ECLI:NL:CRVB:2022:258
Centrale Raad van Beroep
- Hoger beroep
- Rechtspraak.nl
Herziening en terugvordering van bijstand op basis van bijschrijvingen op bankrekening
In deze zaak heeft appellante, die sinds 1 januari 2019 bijstand ontvangt op grond van de Participatiewet, hoger beroep ingesteld tegen een besluit van het college van burgemeester en wethouders van Rotterdam. Dit besluit hield in dat de bijstand van appellante werd herzien en dat een bedrag van € 634,38 aan bijstand werd teruggevorderd. De aanleiding voor deze herziening was een melding van een werkconsulente dat appellante in het buitenland verbleef, wat leidde tot een onderzoek door een sociaal rechercheur. Dit onderzoek onthulde dat er vanaf mei 2019 diverse bijschrijvingen van derden op de bankrekening van appellante waren gedaan, wat aanleiding gaf tot de conclusie dat appellante haar inlichtingenverplichting had geschonden.

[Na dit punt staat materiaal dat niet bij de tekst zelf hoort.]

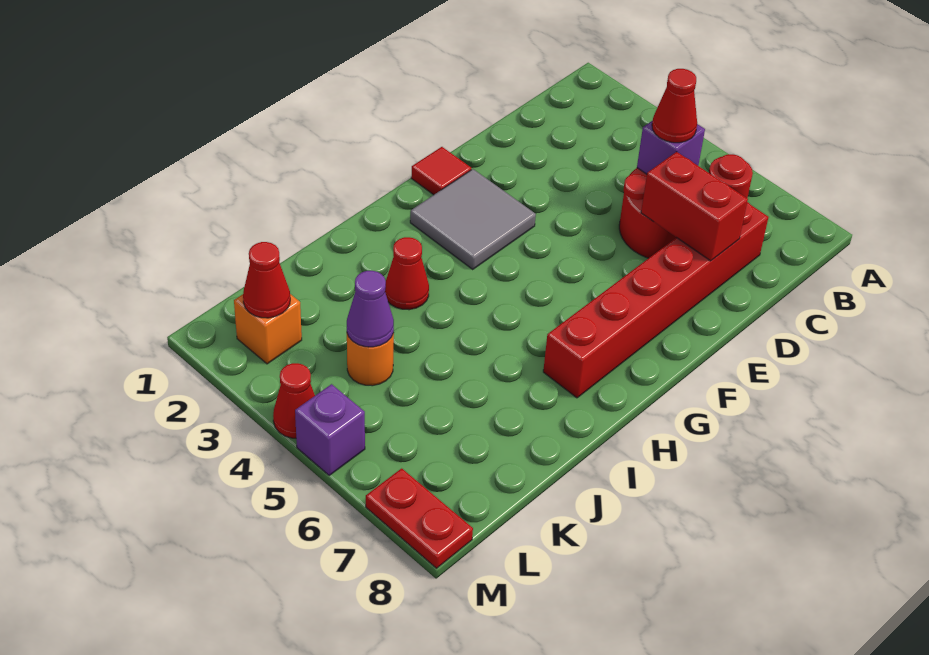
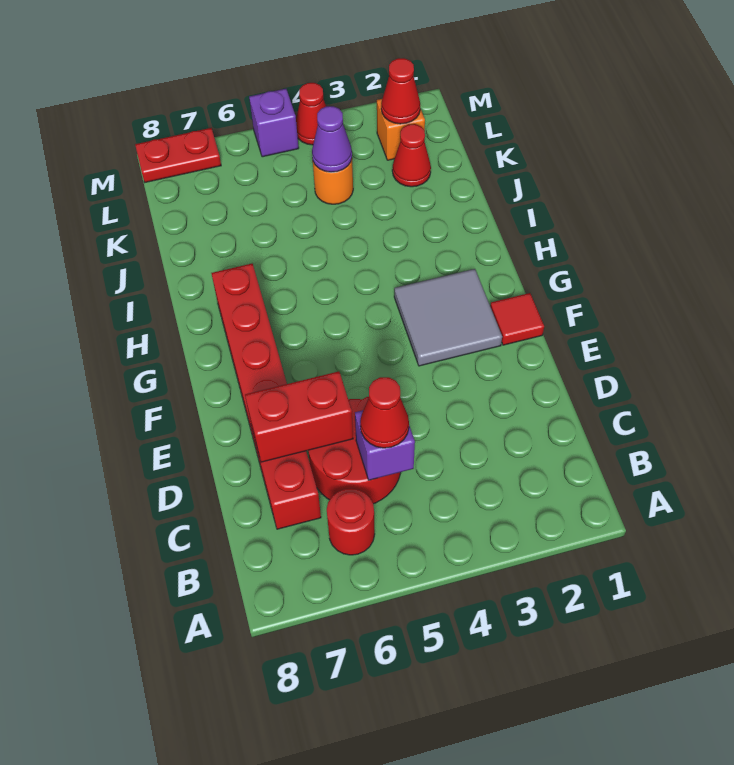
red cone I3 level 1 -> red cone K2 level 1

Appellante voerde aan dat de bijschrijvingen afkomstig waren van familieleden die haar vergoedden voor boodschappen die zij voor hen had gedaan. Echter, de Raad oordeelde dat appellante niet voldoende bewijs had geleverd om haar stellingen te onderbouwen. De Raad wees erop dat er geen opnames of afschrijvingen op de rekeningafschriften waren die overeenkwamen met de bedragen die waren overgemaakt. Ook een specifieke transactie van € 40,- met de omschrijving 'Marktplaats' werd niet geloofd, omdat appellante geen bewijs had geleverd van de verkoop van sieraden of schoenen.

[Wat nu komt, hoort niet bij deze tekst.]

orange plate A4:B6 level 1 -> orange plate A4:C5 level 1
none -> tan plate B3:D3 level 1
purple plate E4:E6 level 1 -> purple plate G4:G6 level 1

De Centrale Raad van Beroep bevestigde de uitspraak van de rechtbank Rotterdam, die het beroep tegen het bestreden besluit ongegrond had verklaard. De Raad concludeerde dat de gronden van appellante in hoger beroep een herhaling waren van wat zij eerder had aangevoerd en dat de rechtbank gemotiveerd op deze gronden was ingegaan. De Raad oordeelde dat het hoger beroep niet slaagde en bevestigde de aangevallen uitspraak, zonder aanleiding voor een veroordeling in de proceskosten.